= Beginning of Section =

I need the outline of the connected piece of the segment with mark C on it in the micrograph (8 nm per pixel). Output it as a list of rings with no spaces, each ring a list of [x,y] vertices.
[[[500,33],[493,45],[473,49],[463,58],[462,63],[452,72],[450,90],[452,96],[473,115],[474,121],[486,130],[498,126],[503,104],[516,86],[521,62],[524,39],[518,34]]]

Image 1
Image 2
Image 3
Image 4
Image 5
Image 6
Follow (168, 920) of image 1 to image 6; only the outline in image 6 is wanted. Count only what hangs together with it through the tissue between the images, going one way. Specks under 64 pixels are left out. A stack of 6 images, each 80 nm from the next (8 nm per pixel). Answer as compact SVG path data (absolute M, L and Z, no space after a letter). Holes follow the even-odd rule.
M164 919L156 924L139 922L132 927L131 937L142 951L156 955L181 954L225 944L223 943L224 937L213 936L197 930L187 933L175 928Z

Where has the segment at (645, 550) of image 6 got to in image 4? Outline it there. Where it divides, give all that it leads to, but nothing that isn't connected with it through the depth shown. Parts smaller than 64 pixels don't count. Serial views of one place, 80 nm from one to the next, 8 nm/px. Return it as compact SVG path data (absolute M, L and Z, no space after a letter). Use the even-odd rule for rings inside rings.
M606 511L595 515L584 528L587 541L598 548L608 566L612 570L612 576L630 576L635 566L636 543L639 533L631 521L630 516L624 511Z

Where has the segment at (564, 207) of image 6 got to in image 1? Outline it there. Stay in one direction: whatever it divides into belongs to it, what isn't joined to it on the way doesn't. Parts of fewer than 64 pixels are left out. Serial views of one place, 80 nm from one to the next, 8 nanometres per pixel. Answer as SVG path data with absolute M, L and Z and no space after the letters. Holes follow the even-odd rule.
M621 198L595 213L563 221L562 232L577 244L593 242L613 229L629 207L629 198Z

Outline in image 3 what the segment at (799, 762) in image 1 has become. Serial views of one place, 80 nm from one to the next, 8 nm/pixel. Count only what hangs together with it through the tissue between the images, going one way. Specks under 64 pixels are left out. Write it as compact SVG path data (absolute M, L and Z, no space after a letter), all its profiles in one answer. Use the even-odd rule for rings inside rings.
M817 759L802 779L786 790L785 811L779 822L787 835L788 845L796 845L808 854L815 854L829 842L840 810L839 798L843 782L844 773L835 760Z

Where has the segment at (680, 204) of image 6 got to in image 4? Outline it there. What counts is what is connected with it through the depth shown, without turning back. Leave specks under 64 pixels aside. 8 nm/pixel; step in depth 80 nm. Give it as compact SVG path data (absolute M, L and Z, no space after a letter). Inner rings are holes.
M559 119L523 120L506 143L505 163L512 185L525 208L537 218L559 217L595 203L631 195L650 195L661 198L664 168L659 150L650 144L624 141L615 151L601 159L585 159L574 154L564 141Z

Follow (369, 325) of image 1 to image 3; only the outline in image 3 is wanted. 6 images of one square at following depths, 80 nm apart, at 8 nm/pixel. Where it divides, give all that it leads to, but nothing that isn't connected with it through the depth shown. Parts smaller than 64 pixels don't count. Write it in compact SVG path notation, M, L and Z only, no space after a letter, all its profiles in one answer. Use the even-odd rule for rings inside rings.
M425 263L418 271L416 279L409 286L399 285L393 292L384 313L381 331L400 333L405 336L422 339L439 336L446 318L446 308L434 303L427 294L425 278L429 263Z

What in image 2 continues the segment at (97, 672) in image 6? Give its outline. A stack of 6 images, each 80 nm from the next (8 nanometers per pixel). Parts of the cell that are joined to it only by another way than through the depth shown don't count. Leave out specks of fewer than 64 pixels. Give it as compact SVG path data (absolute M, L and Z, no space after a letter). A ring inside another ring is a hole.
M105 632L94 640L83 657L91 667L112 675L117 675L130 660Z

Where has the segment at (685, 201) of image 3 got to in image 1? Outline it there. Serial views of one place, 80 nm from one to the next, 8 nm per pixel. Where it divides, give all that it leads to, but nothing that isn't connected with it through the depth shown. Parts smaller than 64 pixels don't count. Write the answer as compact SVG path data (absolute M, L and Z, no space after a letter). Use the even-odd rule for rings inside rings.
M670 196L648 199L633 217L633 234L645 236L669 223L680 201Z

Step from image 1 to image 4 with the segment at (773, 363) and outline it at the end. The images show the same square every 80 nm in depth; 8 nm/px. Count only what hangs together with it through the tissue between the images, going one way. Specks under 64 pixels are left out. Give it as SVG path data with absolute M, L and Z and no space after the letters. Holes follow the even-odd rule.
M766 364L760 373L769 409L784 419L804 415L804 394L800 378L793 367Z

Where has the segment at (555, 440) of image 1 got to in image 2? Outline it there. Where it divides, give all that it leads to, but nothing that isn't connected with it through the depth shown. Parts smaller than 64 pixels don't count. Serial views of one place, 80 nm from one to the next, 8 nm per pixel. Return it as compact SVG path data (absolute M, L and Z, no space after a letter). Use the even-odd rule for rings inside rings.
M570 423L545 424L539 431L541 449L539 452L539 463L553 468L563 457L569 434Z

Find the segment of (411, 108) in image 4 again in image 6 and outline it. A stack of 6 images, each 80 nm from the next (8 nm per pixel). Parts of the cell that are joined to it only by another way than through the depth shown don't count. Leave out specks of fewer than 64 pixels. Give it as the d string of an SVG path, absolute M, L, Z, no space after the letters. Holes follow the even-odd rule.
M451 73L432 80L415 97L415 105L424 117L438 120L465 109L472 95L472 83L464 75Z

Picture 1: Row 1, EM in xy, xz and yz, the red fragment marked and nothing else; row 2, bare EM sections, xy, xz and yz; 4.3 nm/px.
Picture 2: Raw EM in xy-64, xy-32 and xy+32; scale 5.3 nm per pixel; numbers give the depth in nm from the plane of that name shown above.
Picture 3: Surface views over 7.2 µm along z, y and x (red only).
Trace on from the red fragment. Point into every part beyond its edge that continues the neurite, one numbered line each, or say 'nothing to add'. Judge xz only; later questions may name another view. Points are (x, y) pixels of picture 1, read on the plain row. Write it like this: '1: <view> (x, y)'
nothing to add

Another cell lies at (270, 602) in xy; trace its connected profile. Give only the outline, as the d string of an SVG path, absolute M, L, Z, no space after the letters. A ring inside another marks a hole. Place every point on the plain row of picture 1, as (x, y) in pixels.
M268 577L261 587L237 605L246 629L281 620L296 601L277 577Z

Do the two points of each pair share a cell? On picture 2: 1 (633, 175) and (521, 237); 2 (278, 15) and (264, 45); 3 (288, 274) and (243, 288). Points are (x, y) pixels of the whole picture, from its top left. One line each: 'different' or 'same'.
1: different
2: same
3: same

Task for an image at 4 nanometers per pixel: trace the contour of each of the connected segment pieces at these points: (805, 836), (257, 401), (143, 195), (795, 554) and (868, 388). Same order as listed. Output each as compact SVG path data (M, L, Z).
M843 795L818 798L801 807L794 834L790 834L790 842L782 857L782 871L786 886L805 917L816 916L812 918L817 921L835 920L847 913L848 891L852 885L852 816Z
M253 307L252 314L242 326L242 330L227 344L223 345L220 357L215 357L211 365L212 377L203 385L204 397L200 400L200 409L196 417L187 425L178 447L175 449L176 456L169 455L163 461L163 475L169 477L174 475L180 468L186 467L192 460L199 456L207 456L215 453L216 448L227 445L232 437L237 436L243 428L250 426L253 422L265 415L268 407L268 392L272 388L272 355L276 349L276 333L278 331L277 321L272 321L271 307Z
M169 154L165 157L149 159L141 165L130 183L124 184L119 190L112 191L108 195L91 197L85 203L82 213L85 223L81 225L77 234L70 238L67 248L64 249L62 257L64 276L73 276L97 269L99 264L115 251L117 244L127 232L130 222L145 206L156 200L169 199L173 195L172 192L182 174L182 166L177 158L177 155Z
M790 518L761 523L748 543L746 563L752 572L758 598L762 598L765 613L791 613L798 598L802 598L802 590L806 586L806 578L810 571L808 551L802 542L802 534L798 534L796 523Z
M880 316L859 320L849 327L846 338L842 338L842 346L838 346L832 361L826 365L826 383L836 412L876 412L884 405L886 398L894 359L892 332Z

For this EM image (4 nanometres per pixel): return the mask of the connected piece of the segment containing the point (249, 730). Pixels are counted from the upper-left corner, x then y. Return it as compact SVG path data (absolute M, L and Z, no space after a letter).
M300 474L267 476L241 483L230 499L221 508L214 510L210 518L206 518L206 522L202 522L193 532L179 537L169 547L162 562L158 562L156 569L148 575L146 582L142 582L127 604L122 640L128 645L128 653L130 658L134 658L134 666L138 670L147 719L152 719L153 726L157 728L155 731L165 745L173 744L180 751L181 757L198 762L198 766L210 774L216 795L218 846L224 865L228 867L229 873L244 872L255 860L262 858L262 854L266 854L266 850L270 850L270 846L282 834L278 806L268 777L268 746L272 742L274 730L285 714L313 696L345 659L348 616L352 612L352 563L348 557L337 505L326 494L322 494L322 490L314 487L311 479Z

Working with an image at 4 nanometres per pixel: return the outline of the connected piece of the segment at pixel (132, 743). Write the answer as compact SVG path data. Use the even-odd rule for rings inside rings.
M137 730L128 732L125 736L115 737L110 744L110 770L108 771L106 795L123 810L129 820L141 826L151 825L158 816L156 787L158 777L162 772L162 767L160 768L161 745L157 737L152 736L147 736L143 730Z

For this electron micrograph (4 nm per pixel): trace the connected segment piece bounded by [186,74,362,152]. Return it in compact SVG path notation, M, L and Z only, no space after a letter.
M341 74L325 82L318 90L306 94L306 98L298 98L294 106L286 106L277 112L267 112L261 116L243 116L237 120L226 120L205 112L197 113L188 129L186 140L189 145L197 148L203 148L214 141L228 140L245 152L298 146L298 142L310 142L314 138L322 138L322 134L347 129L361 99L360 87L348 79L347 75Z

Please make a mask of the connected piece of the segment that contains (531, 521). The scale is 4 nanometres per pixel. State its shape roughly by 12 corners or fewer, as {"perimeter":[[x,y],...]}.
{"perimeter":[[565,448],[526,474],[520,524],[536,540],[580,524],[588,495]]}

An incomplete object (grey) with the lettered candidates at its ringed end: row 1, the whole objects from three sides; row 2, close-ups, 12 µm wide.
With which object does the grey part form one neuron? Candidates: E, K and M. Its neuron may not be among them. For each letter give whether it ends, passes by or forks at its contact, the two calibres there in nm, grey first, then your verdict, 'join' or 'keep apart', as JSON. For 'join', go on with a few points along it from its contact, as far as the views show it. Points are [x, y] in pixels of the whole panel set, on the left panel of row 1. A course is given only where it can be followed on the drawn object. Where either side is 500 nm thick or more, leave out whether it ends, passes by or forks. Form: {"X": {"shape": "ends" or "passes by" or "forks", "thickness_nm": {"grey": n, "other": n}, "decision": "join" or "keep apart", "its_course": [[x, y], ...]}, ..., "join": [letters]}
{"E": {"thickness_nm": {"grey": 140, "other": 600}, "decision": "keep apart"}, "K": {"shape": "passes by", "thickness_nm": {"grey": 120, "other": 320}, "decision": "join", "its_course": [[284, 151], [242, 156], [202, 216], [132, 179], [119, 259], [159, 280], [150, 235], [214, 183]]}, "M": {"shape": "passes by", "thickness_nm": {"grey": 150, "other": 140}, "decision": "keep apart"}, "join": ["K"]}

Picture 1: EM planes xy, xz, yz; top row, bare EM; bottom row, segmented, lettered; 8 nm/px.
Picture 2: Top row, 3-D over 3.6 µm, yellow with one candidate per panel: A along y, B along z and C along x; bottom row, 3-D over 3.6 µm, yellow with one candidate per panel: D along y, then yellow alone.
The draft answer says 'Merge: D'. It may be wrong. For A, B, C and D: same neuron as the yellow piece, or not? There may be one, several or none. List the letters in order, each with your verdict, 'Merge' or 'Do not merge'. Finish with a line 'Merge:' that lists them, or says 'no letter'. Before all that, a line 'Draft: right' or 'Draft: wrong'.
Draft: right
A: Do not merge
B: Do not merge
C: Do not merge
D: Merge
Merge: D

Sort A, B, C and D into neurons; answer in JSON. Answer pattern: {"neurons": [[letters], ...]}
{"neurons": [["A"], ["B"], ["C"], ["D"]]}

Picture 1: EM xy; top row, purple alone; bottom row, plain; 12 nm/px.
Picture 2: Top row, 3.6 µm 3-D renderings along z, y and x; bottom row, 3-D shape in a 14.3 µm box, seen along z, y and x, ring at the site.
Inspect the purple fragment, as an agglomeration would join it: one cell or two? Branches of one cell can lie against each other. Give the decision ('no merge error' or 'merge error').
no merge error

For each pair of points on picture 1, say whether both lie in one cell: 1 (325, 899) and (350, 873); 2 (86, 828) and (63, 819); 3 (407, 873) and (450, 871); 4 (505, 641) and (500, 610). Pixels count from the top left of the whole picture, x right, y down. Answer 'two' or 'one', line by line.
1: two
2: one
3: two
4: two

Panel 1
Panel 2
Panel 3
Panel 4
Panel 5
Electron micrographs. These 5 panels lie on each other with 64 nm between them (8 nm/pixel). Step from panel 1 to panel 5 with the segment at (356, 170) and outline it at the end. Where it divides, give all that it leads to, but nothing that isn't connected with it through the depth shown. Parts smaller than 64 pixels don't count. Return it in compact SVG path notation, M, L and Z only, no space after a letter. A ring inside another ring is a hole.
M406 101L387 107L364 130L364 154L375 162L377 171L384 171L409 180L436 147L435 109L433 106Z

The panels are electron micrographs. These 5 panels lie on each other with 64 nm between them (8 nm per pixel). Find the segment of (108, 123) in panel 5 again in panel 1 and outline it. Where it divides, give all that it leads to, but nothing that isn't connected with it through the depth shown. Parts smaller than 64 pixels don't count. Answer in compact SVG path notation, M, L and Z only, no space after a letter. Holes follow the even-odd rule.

= End of Section =

§ Task prompt:
Referring to the material above, set down exactly the lines between the line with "Picture 1: EM planes" and the line with "Picture 1: EM xy;", inclusive, and no other lines.

§ Response below:
Picture 1: EM planes xy, xz, yz; top row, bare EM; bottom row, segmented, lettered; 8 nm/px.
Picture 2: Top row, 3-D over 3.6 µm, yellow with one candidate per panel: A along y, B along z and C along x; bottom row, 3-D over 3.6 µm, yellow with one candidate per panel: D along y, then yellow alone.
The draft answer says 'Merge: D'. It may be wrong. For A, B, C and D: same neuron as the yellow piece, or not? There may be one, several or none. List the letters in order, each with your verdict, 'Merge' or 'Do not merge'. Finish with a line 'Merge:' that lists them, or says 'no letter'. Before all that, a line 'Draft: right' or 'Draft: wrong'.
Draft: right
A: Do not merge
B: Do not merge
C: Do not merge
D: Merge
Merge: D

Sort A, B, C and D into neurons; answer in JSON. Answer pattern: {"neurons": [[letters], ...]}
{"neurons": [["A"], ["B"], ["C"], ["D"]]}

Picture 1: EM xy; top row, purple alone; bottom row, plain; 12 nm/px.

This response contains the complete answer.